START Material for this task
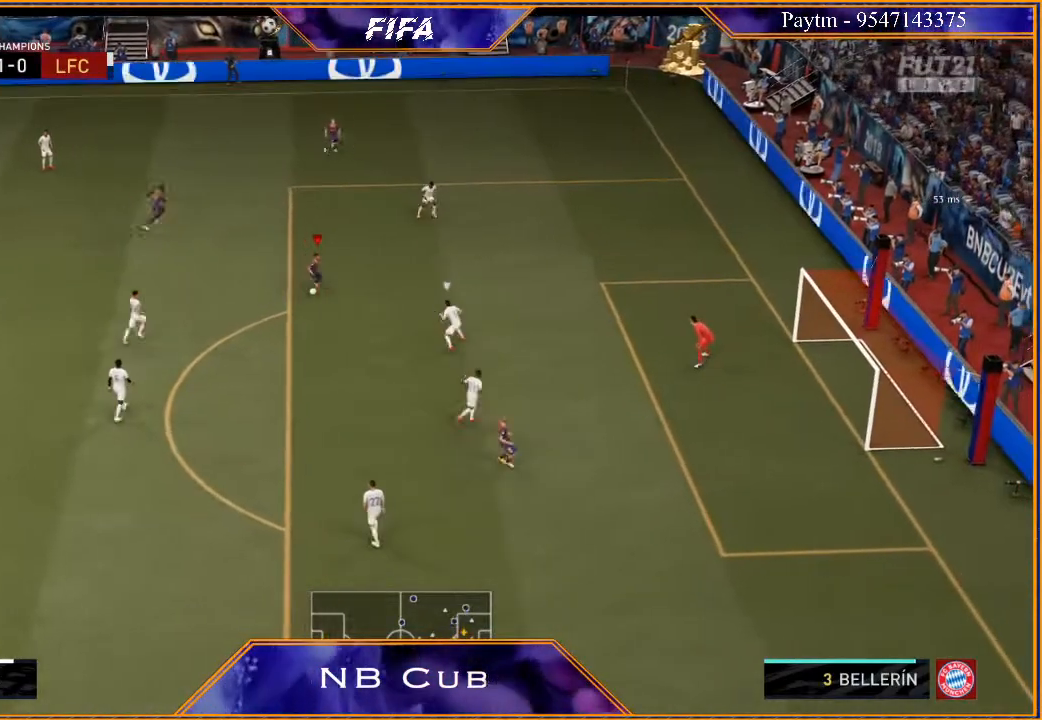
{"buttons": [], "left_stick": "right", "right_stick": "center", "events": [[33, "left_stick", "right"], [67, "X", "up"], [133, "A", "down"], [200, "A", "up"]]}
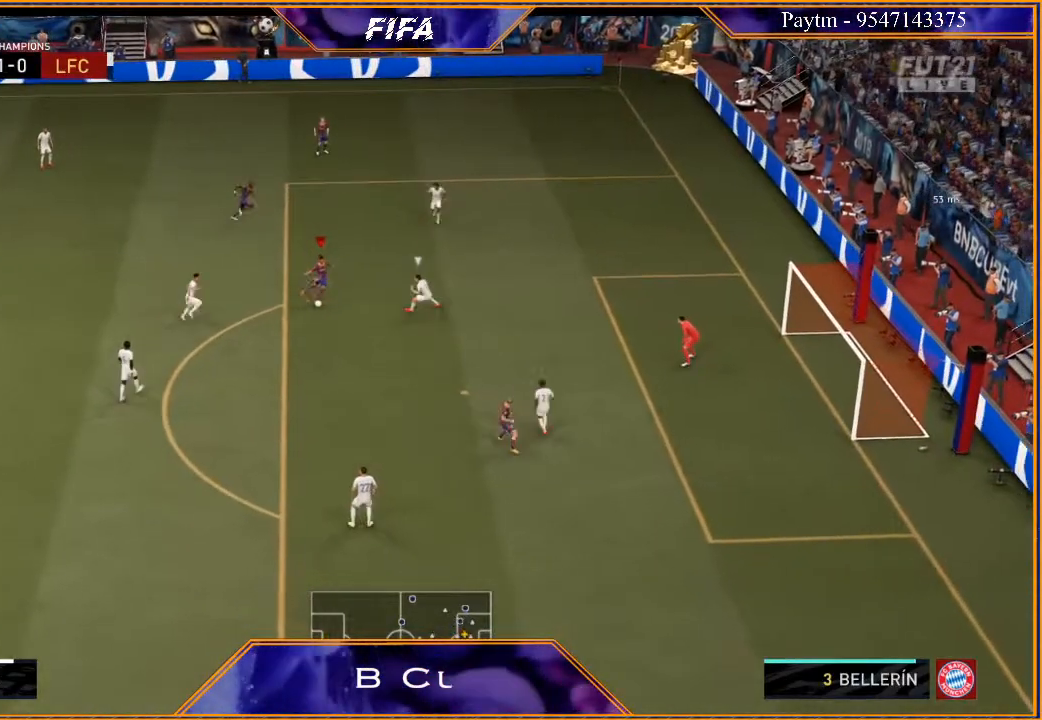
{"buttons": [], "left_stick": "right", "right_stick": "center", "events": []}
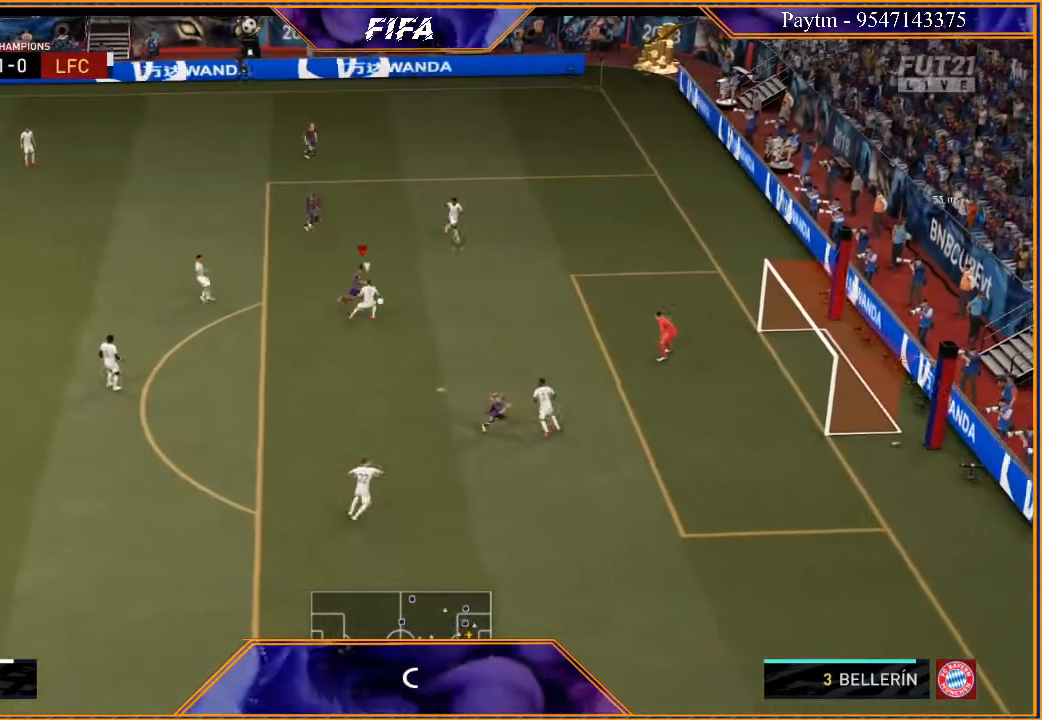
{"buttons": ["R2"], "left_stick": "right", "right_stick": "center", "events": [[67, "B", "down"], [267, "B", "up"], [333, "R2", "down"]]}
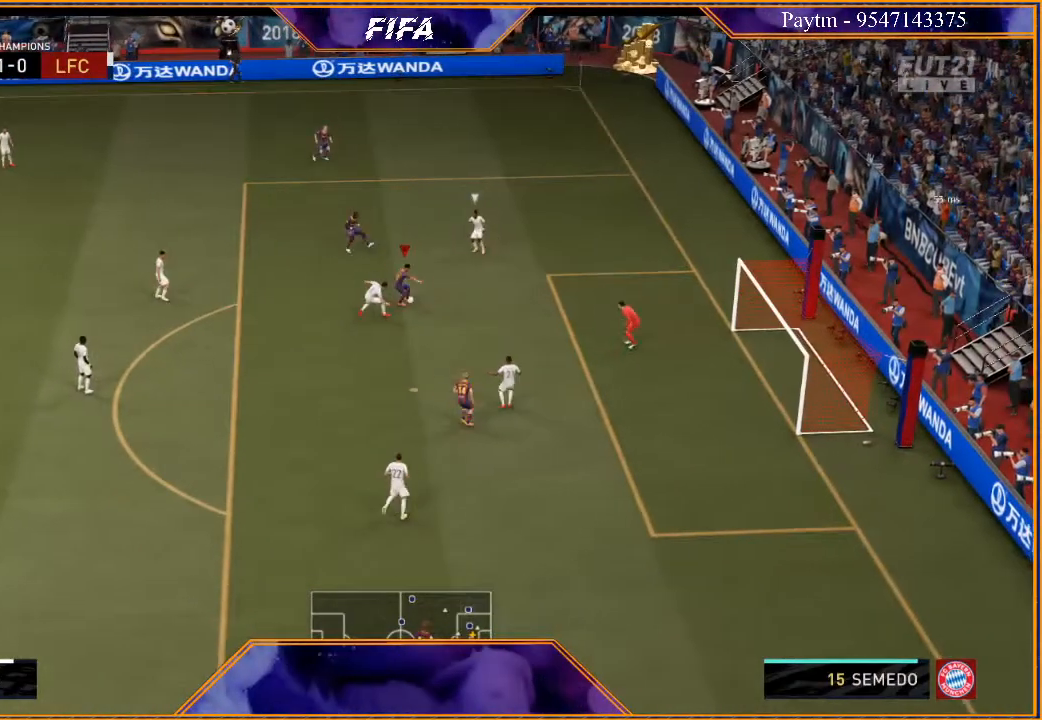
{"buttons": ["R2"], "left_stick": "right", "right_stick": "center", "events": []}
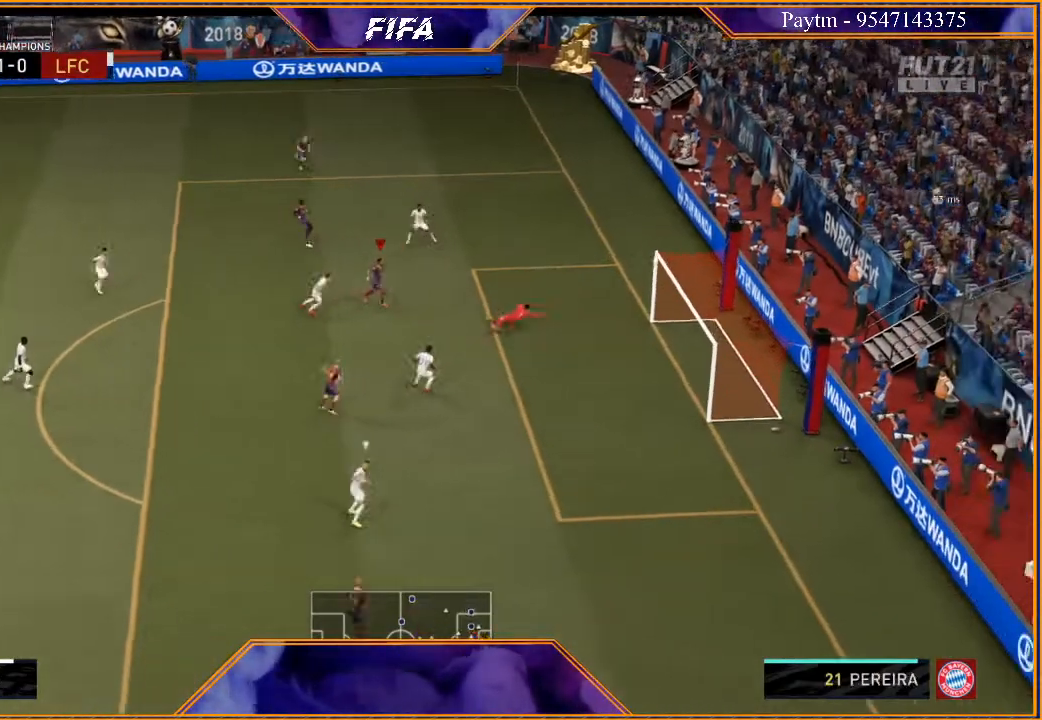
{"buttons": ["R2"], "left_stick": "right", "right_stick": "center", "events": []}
END Material for this task
**Task objective**
Repeat all of the listing above word for word, and exclude the pictures.

**Solution below**
{"buttons": [], "left_stick": "right", "right_stick": "center", "events": [[33, "left_stick", "right"], [67, "X", "up"], [133, "A", "down"], [200, "A", "up"]]}
{"buttons": [], "left_stick": "right", "right_stick": "center", "events": []}
{"buttons": ["R2"], "left_stick": "right", "right_stick": "center", "events": [[67, "B", "down"], [267, "B", "up"], [333, "R2", "down"]]}
{"buttons": ["R2"], "left_stick": "right", "right_stick": "center", "events": []}
{"buttons": ["R2"], "left_stick": "right", "right_stick": "center", "events": []}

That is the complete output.